The founding fathers at the Constitutional Convention in 1787 deliberately tailored a narrow definition of treason as a criminal charge, both specifically rejecting the ability of Congress to define treason and setting a high burden of proof. Historians say the framers did so because they recognized that the broad definition of treason in English common law had allowed it to be used as a political instrument. The charge of treason is the only criminal offense addressed in the Constitution.

John Marshall, who later became the country’s first chief justice of the U.S. Supreme Court, summed up the founding fathers’ concern when he said, “Every member of that Convention — every officer and soldier of the Revolution from (George) Washington down to private, every man or woman who had given succor or supplies to a member of the patriot army, everybody who had advocated American independence — could have been prosecuted and convicted as ‘traitors’ under the British law of constructive treason.”

The First Congress used its constitutional power to establish the punishment for treason – from a minimum sentence of seven years to a maximum sentence of death. Subsequently, Congress modified its penalties, with a conviction now carrying a maximum of death and minimums of five years in jail and a $10,000 fine.

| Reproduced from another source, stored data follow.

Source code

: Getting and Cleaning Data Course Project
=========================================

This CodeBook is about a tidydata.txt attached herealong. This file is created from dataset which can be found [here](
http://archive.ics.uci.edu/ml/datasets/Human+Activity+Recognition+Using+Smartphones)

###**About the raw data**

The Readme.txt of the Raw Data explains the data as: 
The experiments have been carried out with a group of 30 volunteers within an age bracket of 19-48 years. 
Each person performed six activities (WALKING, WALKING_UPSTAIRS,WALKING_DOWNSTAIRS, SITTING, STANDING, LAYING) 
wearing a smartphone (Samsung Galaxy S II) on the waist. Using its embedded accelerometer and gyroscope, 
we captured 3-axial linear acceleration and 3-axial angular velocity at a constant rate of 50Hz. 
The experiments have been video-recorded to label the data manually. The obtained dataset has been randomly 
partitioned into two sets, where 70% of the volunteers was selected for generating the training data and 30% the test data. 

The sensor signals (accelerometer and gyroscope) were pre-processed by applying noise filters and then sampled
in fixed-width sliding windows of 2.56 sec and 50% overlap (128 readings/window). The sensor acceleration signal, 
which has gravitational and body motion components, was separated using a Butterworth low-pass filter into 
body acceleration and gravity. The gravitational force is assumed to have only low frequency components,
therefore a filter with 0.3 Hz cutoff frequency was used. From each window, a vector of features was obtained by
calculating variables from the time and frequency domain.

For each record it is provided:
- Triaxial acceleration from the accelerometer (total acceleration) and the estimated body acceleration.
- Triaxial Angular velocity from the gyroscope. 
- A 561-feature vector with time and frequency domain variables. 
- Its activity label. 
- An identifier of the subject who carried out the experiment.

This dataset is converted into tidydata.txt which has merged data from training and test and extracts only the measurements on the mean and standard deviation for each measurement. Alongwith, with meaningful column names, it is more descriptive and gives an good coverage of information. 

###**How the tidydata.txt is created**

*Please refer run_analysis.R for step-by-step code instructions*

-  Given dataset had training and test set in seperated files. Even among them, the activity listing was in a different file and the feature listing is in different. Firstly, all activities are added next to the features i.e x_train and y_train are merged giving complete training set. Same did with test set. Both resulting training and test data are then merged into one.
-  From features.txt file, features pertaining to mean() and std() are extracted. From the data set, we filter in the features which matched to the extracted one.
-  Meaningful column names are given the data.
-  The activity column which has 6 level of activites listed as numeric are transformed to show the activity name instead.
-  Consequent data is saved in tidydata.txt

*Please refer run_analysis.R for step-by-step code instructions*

Since 1789, there have only been about 30 treason trials in the U.S. The most famous — considered the trial of the century at the time — involved Aaron Burr in 1807, and it tested the Constitution’s limit on treason. President Thomas Jefferson is said to have pressed for treason charges against Burr, a political opponent, for allegations that he was engaged in a somewhat hazy plot to get the western territories (at that time, Alabama, Mississippi and some of the Louisiana Territory) to leave the U.S., possibly in cahoots with foreign powers. After a trial presided over by Marshall, a jury acquitted Burr.

Because of the limiting language of Article III, disloyal acts in peacetime often result in charges other than treason. Ethel and Julius Rosenberg, for instance, were charged under the Espionage Act for passing along nuclear weapon designs to the then Soviet Union. While the acts occurred during the Cold War, technically the U.S. was at peace with the Soviets. The Rosenbergs were found guilty in 1951 of espionage conspiracy and eventually executed.

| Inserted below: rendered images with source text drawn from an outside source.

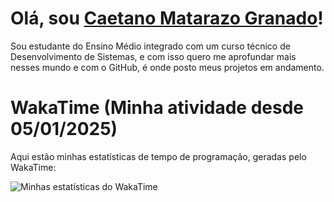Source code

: # Olá, sou [Caetano Matarazo Granado](https://github.com/Caetas123)!

Sou estudante do Ensino Médio integrado com um curso técnico de Desenvolvimento de Sistemas, e com isso quero me aprofundar mais nesses mundo e com o GitHub, 
é onde posto meus projetos em andamento.


# WakaTime (Minha atividade desde 05/01/2025)

Aqui estão minhas estatísticas de tempo de programação, geradas pelo WakaTime:

![Minhas estatísticas do WakaTime](https://wakatime.com/share/@Caetas123/863f6e6b-2ba2-4f78-b5cc-3d251e80a51a.svg)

Cases of treason have rarely reached the U.S. Supreme Court. Carlisle v. United States in 1872 established the legal basis that noncitizens living in the U.S. are bound to obey all the laws of the country not immediately relating to citizenship, including the law governing treason.

More than 70 years later, the Supreme Court reaffirmed the narrow legal interpretation of treason in Cramer v. United States. The 5-4 decision involved a German-born, naturalized U.S. citizen who had been seen by two FBI agents while in the presence of two suspected German saboteurs who entered the U.S. by submarine during World War II. The naturalized citizen, Anthony Cramer, was found guilty at trial though the FBI agents, who had the pair under surveillance, could not assert what was said at the meetings. In 1945, the Supreme Court rejected the government’s contention that a “little imagination” would suggest what they talked about. It ruled that the evidence was “insufficient to support a finding that the accused had given aid and comfort to the enemy.”

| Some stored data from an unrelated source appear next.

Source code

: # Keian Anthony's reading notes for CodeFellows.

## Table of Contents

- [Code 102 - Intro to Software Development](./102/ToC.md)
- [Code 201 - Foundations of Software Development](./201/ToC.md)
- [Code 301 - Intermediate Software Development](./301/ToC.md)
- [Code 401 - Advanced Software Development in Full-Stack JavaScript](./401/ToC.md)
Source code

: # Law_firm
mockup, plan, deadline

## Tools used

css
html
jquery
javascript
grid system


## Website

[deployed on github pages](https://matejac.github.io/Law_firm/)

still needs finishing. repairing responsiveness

“A citizen intellectually or emotionally may favor the enemy and harbor sympathies or convictions disloyal to this country’s policy or interest, but, so long as he commits no act of aid and comfort to the enemy, there is no treason,” Justice Robert Jackson said in his majority opinion. “On the other hand, a citizen may take actions which do aid and comfort the enemy — making a speech critical of the government or opposing its measures, profiteering, striking in defense plants or essential work, and the hundred other things which impair our cohesion and diminish our strength — but if there is no adherence to the enemy in this, if there is no intent to betray, there is no treason.”